Action item:
Set the data below down again, exactly, with every picture left out.

Data excerpts:
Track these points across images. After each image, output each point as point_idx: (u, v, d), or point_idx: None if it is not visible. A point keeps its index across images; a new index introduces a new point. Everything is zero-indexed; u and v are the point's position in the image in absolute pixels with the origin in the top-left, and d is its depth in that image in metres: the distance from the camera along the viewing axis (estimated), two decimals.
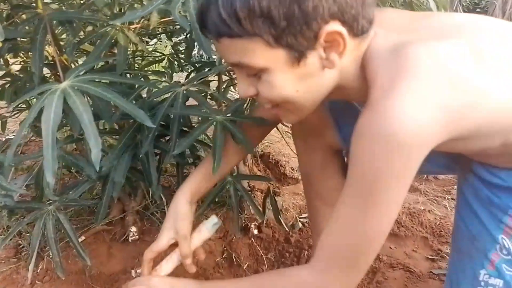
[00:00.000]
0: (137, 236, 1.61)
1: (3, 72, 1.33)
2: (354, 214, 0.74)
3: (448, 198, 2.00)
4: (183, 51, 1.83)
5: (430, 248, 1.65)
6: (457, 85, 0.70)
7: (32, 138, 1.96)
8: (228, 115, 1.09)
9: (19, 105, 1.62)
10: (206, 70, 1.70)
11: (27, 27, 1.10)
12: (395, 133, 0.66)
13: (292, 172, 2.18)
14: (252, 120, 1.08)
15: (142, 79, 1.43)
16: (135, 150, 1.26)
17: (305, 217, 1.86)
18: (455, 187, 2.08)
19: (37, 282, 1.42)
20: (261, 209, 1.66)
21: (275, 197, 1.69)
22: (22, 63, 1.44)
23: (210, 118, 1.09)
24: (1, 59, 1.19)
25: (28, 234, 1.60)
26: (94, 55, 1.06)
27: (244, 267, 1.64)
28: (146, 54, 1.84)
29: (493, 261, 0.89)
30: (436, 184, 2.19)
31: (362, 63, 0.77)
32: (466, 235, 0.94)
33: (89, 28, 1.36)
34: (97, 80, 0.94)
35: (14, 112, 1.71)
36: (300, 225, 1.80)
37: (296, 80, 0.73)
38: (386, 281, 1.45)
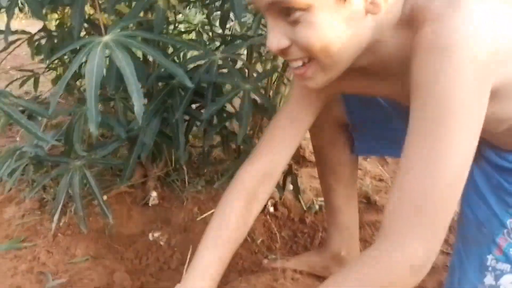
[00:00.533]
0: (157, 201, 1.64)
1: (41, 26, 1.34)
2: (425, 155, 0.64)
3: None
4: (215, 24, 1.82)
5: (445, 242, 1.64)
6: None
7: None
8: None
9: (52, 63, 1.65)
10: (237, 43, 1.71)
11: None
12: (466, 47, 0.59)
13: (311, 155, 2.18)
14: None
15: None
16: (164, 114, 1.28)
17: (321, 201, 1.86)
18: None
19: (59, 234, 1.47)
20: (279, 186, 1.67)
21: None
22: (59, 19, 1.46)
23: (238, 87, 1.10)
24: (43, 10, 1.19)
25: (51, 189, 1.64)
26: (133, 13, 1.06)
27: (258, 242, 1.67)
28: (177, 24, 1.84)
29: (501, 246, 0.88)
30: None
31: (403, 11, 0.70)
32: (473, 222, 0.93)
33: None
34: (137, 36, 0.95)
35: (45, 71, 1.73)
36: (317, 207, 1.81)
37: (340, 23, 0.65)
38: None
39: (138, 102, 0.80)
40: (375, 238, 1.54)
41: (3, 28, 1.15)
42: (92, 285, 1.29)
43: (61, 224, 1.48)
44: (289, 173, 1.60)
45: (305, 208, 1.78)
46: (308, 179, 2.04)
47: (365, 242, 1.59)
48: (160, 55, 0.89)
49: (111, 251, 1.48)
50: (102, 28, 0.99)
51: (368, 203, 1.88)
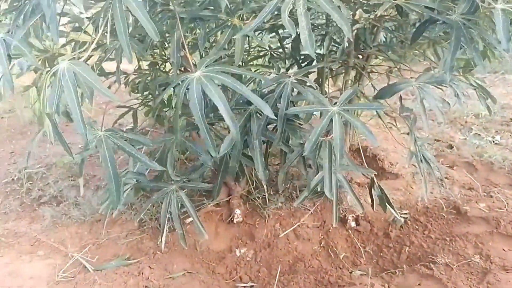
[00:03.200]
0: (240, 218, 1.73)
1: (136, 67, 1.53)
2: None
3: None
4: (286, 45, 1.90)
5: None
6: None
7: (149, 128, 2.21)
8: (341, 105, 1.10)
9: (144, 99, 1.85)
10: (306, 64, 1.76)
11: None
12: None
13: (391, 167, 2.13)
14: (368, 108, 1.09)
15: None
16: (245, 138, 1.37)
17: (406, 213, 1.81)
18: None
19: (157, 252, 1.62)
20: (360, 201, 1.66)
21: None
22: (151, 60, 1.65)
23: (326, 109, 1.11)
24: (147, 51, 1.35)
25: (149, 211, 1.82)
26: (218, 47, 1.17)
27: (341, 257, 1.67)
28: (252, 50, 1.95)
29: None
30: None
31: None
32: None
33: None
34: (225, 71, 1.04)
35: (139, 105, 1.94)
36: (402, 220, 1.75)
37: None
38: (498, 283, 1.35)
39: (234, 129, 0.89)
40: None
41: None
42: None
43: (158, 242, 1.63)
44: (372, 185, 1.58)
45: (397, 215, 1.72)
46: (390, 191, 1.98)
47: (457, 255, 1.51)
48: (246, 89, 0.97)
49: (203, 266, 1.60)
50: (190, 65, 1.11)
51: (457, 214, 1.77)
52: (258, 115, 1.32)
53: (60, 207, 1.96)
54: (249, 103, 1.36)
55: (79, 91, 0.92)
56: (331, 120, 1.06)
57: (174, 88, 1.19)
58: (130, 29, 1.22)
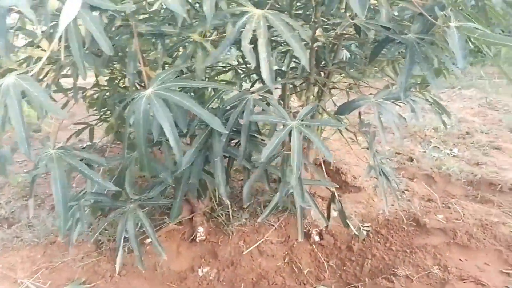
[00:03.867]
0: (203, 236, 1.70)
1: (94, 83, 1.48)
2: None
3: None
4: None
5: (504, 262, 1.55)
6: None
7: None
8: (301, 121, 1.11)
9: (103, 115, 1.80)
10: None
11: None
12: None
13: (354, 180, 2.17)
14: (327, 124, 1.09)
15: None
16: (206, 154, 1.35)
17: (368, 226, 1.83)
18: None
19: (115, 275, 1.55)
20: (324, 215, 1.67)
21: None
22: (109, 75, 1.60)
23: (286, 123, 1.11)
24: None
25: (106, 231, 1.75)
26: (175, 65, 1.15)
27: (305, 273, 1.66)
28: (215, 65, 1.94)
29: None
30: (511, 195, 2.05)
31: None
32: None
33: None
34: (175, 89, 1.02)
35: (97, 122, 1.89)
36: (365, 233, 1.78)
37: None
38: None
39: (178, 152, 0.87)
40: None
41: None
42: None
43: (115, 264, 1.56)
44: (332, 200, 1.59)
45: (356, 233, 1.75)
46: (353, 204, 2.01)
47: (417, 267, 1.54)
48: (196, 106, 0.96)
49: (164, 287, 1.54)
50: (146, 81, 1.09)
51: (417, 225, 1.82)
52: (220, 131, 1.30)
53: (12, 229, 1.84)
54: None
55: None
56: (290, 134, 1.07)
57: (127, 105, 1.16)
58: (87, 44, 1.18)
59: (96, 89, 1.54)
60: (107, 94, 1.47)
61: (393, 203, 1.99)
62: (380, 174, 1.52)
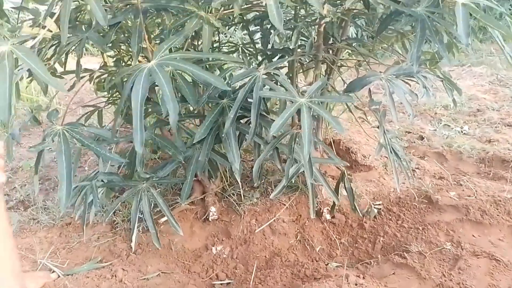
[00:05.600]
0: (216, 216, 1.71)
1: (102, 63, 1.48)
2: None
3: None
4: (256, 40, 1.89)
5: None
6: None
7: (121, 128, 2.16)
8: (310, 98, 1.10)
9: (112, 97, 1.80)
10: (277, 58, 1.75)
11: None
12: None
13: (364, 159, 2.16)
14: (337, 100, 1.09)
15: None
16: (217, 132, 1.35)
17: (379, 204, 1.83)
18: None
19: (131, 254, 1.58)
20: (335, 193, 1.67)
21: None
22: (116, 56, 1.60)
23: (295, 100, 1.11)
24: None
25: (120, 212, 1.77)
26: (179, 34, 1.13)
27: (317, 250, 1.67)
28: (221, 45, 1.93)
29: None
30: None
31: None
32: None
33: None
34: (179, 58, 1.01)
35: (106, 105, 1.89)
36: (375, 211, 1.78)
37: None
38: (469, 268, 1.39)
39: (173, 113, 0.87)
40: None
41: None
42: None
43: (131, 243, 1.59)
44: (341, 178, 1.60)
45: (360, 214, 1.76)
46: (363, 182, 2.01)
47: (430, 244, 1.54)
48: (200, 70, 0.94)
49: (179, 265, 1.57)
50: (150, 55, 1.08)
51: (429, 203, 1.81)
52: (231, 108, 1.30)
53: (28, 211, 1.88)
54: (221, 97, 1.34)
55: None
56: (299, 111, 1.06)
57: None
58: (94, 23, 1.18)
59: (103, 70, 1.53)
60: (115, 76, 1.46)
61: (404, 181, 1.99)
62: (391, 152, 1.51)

Result:
Track these points across images. After each image, output each point as point_idx: (u, v, d), or point_idx: None if it is not visible. A point keeps its index across images; a new index introduces a new point. Everything is zero-indexed; u and v are the point's position in the image in absolute pixels with the origin in the top-left, and d is its depth in that image in metres: the distance from the camera along the viewing axis (estimated), two decimals.
[00:00.000]
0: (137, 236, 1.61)
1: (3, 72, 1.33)
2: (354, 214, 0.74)
3: (448, 198, 2.00)
4: (183, 51, 1.83)
5: (430, 248, 1.65)
6: (457, 85, 0.70)
7: (32, 138, 1.96)
8: (228, 115, 1.09)
9: (19, 105, 1.62)
10: (206, 70, 1.70)
11: (27, 27, 1.10)
12: (395, 133, 0.66)
13: (292, 172, 2.18)
14: (252, 120, 1.08)
15: (142, 79, 1.43)
16: (135, 150, 1.26)
17: (305, 217, 1.86)
18: (455, 187, 2.08)
19: (37, 282, 1.42)
20: (261, 209, 1.66)
21: (275, 197, 1.69)
22: (22, 63, 1.44)
23: (210, 118, 1.09)
24: (1, 59, 1.19)
25: (28, 234, 1.60)
26: (94, 55, 1.06)
27: (244, 267, 1.64)
28: (146, 54, 1.84)
29: (493, 261, 0.89)
30: (436, 184, 2.19)
31: (362, 63, 0.77)
32: (466, 235, 0.94)
33: (89, 28, 1.36)
34: (97, 80, 0.94)
35: (14, 112, 1.71)
36: (300, 225, 1.80)
37: (296, 80, 0.73)
38: (386, 281, 1.45)
[00:00.533]
0: (157, 201, 1.64)
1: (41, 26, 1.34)
2: (425, 155, 0.64)
3: None
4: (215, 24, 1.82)
5: (445, 242, 1.64)
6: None
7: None
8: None
9: (52, 63, 1.65)
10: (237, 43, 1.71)
11: None
12: (466, 47, 0.59)
13: (311, 155, 2.18)
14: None
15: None
16: (164, 114, 1.28)
17: (321, 201, 1.86)
18: None
19: (59, 234, 1.47)
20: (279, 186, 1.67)
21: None
22: (59, 19, 1.46)
23: (238, 87, 1.10)
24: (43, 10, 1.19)
25: (51, 189, 1.64)
26: (133, 13, 1.06)
27: (258, 242, 1.67)
28: (177, 24, 1.84)
29: (501, 246, 0.88)
30: None
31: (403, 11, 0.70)
32: (473, 222, 0.93)
33: None
34: (137, 36, 0.95)
35: (45, 71, 1.73)
36: (317, 207, 1.81)
37: (340, 23, 0.65)
38: None
39: (138, 102, 0.80)
40: (375, 238, 1.54)
41: (3, 28, 1.15)
42: (92, 285, 1.29)
43: (61, 224, 1.48)
44: (289, 173, 1.60)
45: (305, 208, 1.78)
46: (308, 179, 2.04)
47: (365, 242, 1.59)
48: (160, 55, 0.89)
49: (111, 251, 1.48)
50: (102, 28, 0.99)
51: (368, 203, 1.88)
[00:03.200]
0: (240, 218, 1.73)
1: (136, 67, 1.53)
2: None
3: None
4: (286, 45, 1.90)
5: None
6: None
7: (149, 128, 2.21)
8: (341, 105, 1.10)
9: (144, 99, 1.85)
10: (306, 64, 1.76)
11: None
12: None
13: (391, 167, 2.13)
14: (368, 108, 1.09)
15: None
16: (245, 138, 1.37)
17: (406, 213, 1.81)
18: None
19: (157, 252, 1.62)
20: (360, 201, 1.66)
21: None
22: (151, 60, 1.65)
23: (326, 109, 1.11)
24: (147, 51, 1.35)
25: (149, 211, 1.82)
26: (218, 47, 1.17)
27: (341, 257, 1.67)
28: (252, 50, 1.95)
29: None
30: None
31: None
32: None
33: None
34: (225, 71, 1.04)
35: (139, 105, 1.94)
36: (402, 220, 1.75)
37: None
38: (498, 283, 1.35)
39: (234, 129, 0.89)
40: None
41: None
42: None
43: (158, 242, 1.63)
44: (372, 185, 1.58)
45: (397, 215, 1.72)
46: (390, 191, 1.98)
47: (457, 255, 1.51)
48: (246, 89, 0.97)
49: (203, 266, 1.60)
50: (190, 65, 1.11)
51: (457, 214, 1.77)
52: (258, 115, 1.32)
53: (60, 207, 1.96)
54: (249, 103, 1.36)
55: (79, 91, 0.92)
56: (331, 120, 1.06)
57: (174, 88, 1.19)
58: (130, 29, 1.22)
[00:03.867]
0: (203, 236, 1.70)
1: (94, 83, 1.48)
2: None
3: None
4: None
5: (504, 262, 1.55)
6: None
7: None
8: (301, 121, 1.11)
9: (103, 115, 1.80)
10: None
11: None
12: None
13: (354, 180, 2.17)
14: (327, 124, 1.09)
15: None
16: (206, 154, 1.35)
17: (368, 226, 1.83)
18: None
19: (115, 275, 1.55)
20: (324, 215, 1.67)
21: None
22: (109, 75, 1.60)
23: (286, 123, 1.11)
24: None
25: (106, 231, 1.75)
26: (175, 65, 1.15)
27: (305, 273, 1.66)
28: (215, 65, 1.94)
29: None
30: (511, 195, 2.05)
31: None
32: None
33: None
34: (175, 89, 1.02)
35: (97, 122, 1.89)
36: (365, 233, 1.78)
37: None
38: None
39: (178, 152, 0.87)
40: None
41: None
42: None
43: (115, 264, 1.56)
44: (332, 200, 1.59)
45: (356, 233, 1.75)
46: (353, 204, 2.01)
47: (417, 267, 1.54)
48: (196, 106, 0.96)
49: (164, 287, 1.54)
50: (146, 81, 1.09)
51: (417, 225, 1.82)
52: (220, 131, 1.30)
53: (12, 229, 1.84)
54: None
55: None
56: (290, 134, 1.07)
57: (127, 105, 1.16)
58: (87, 44, 1.18)
59: (96, 89, 1.54)
60: (107, 94, 1.47)
61: (393, 203, 1.99)
62: (380, 174, 1.52)
[00:05.600]
0: (216, 216, 1.71)
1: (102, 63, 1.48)
2: None
3: None
4: (256, 40, 1.89)
5: None
6: None
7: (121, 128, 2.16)
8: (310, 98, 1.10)
9: (112, 97, 1.80)
10: (277, 58, 1.75)
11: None
12: None
13: (364, 159, 2.16)
14: (337, 100, 1.09)
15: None
16: (217, 132, 1.35)
17: (379, 204, 1.83)
18: None
19: (131, 254, 1.58)
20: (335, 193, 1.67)
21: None
22: (116, 56, 1.60)
23: (295, 100, 1.11)
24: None
25: (120, 212, 1.77)
26: (179, 34, 1.13)
27: (317, 250, 1.67)
28: (221, 45, 1.93)
29: None
30: None
31: None
32: None
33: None
34: (179, 58, 1.01)
35: (106, 105, 1.89)
36: (375, 211, 1.78)
37: None
38: (469, 268, 1.39)
39: (173, 113, 0.87)
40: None
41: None
42: None
43: (131, 243, 1.59)
44: (341, 178, 1.60)
45: (360, 214, 1.76)
46: (363, 182, 2.01)
47: (430, 244, 1.54)
48: (200, 70, 0.94)
49: (179, 265, 1.57)
50: (150, 55, 1.08)
51: (429, 203, 1.81)
52: (231, 108, 1.30)
53: (28, 211, 1.88)
54: (221, 97, 1.34)
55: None
56: (299, 111, 1.06)
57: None
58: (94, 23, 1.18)
59: (103, 70, 1.53)
60: (115, 76, 1.46)
61: (404, 181, 1.99)
62: (391, 152, 1.51)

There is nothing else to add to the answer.